* [WORK REQUEST]
What you give back must match the data character for character.

* [DATASET EXTRACT]
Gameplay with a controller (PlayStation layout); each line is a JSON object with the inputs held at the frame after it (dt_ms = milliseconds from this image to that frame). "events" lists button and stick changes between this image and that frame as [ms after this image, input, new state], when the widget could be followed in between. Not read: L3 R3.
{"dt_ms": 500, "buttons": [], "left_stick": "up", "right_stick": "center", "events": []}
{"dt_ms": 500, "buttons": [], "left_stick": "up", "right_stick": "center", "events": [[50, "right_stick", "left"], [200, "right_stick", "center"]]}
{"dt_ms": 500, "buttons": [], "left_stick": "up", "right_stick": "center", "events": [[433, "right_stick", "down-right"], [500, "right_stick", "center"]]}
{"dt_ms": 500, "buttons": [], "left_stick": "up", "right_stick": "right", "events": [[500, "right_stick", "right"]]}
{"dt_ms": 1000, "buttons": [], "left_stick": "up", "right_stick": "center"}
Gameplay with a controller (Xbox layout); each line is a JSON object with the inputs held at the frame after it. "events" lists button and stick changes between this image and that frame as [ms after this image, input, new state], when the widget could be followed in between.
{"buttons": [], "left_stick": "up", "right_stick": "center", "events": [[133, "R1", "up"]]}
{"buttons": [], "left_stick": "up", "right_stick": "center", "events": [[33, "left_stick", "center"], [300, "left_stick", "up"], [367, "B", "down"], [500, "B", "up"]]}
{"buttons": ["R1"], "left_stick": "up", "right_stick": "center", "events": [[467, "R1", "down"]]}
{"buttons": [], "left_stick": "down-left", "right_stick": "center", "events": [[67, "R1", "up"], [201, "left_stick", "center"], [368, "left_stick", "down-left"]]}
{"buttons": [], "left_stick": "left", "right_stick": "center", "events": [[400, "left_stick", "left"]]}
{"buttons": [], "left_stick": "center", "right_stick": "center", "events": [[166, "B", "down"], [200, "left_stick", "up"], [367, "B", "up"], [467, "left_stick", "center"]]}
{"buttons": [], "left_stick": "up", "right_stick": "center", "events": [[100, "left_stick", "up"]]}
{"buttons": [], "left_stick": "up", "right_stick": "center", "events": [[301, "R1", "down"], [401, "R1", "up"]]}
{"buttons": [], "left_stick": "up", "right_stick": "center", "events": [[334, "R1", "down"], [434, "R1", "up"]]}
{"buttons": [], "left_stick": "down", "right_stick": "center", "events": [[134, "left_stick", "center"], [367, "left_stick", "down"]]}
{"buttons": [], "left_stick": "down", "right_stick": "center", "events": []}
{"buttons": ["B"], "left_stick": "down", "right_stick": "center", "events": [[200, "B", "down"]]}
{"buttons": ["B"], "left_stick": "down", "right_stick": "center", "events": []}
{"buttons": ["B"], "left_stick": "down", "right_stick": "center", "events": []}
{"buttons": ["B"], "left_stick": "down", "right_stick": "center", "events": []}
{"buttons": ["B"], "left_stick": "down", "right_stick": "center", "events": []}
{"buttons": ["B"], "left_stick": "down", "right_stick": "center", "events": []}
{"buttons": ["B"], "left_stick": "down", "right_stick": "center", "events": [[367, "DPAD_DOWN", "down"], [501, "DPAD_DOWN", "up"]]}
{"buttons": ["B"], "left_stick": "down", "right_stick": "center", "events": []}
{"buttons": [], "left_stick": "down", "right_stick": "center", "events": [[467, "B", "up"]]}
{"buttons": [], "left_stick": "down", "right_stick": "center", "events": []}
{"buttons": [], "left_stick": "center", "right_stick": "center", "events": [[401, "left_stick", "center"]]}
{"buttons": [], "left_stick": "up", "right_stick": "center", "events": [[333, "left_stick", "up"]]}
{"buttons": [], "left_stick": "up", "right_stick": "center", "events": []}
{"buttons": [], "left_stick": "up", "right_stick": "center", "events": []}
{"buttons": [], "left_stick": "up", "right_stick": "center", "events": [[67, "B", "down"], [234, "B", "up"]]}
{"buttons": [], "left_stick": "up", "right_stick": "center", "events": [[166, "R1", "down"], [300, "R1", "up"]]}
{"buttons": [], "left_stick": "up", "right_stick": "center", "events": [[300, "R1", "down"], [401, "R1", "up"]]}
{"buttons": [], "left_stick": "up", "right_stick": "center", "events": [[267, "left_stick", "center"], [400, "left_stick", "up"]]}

* [TASK ANSWER]
Gameplay with a controller (PlayStation layout); each line is a JSON object with the inputs held at the frame after it (dt_ms = milliseconds from this image to that frame). "events" lists button and stick changes between this image and that frame as [ms after this image, input, new state], when the widget could be followed in between. Not read: L3 R3.
{"dt_ms": 500, "buttons": [], "left_stick": "up", "right_stick": "center", "events": []}
{"dt_ms": 500, "buttons": [], "left_stick": "up", "right_stick": "center", "events": [[50, "right_stick", "left"], [200, "right_stick", "center"]]}
{"dt_ms": 500, "buttons": [], "left_stick": "up", "right_stick": "center", "events": [[433, "right_stick", "down-right"], [500, "right_stick", "center"]]}
{"dt_ms": 500, "buttons": [], "left_stick": "up", "right_stick": "right", "events": [[500, "right_stick", "right"]]}
{"dt_ms": 1000, "buttons": [], "left_stick": "up", "right_stick": "center"}
Gameplay with a controller (Xbox layout); each line is a JSON object with the inputs held at the frame after it. "events" lists button and stick changes between this image and that frame as [ms after this image, input, new state], when the widget could be followed in between.
{"buttons": [], "left_stick": "up", "right_stick": "center", "events": [[133, "R1", "up"]]}
{"buttons": [], "left_stick": "up", "right_stick": "center", "events": [[33, "left_stick", "center"], [300, "left_stick", "up"], [367, "B", "down"], [500, "B", "up"]]}
{"buttons": ["R1"], "left_stick": "up", "right_stick": "center", "events": [[467, "R1", "down"]]}
{"buttons": [], "left_stick": "down-left", "right_stick": "center", "events": [[67, "R1", "up"], [201, "left_stick", "center"], [368, "left_stick", "down-left"]]}
{"buttons": [], "left_stick": "left", "right_stick": "center", "events": [[400, "left_stick", "left"]]}
{"buttons": [], "left_stick": "center", "right_stick": "center", "events": [[166, "B", "down"], [200, "left_stick", "up"], [367, "B", "up"], [467, "left_stick", "center"]]}
{"buttons": [], "left_stick": "up", "right_stick": "center", "events": [[100, "left_stick", "up"]]}
{"buttons": [], "left_stick": "up", "right_stick": "center", "events": [[301, "R1", "down"], [401, "R1", "up"]]}
{"buttons": [], "left_stick": "up", "right_stick": "center", "events": [[334, "R1", "down"], [434, "R1", "up"]]}
{"buttons": [], "left_stick": "down", "right_stick": "center", "events": [[134, "left_stick", "center"], [367, "left_stick", "down"]]}
{"buttons": [], "left_stick": "down", "right_stick": "center", "events": []}
{"buttons": ["B"], "left_stick": "down", "right_stick": "center", "events": [[200, "B", "down"]]}
{"buttons": ["B"], "left_stick": "down", "right_stick": "center", "events": []}
{"buttons": ["B"], "left_stick": "down", "right_stick": "center", "events": []}
{"buttons": ["B"], "left_stick": "down", "right_stick": "center", "events": []}
{"buttons": ["B"], "left_stick": "down", "right_stick": "center", "events": []}
{"buttons": ["B"], "left_stick": "down", "right_stick": "center", "events": []}
{"buttons": ["B"], "left_stick": "down", "right_stick": "center", "events": [[367, "DPAD_DOWN", "down"], [501, "DPAD_DOWN", "up"]]}
{"buttons": ["B"], "left_stick": "down", "right_stick": "center", "events": []}
{"buttons": [], "left_stick": "down", "right_stick": "center", "events": [[467, "B", "up"]]}
{"buttons": [], "left_stick": "down", "right_stick": "center", "events": []}
{"buttons": [], "left_stick": "center", "right_stick": "center", "events": [[401, "left_stick", "center"]]}
{"buttons": [], "left_stick": "up", "right_stick": "center", "events": [[333, "left_stick", "up"]]}
{"buttons": [], "left_stick": "up", "right_stick": "center", "events": []}
{"buttons": [], "left_stick": "up", "right_stick": "center", "events": []}
{"buttons": [], "left_stick": "up", "right_stick": "center", "events": [[67, "B", "down"], [234, "B", "up"]]}
{"buttons": [], "left_stick": "up", "right_stick": "center", "events": [[166, "R1", "down"], [300, "R1", "up"]]}
{"buttons": [], "left_stick": "up", "right_stick": "center", "events": [[300, "R1", "down"], [401, "R1", "up"]]}
{"buttons": [], "left_stick": "up", "right_stick": "center", "events": [[267, "left_stick", "center"], [400, "left_stick", "up"]]}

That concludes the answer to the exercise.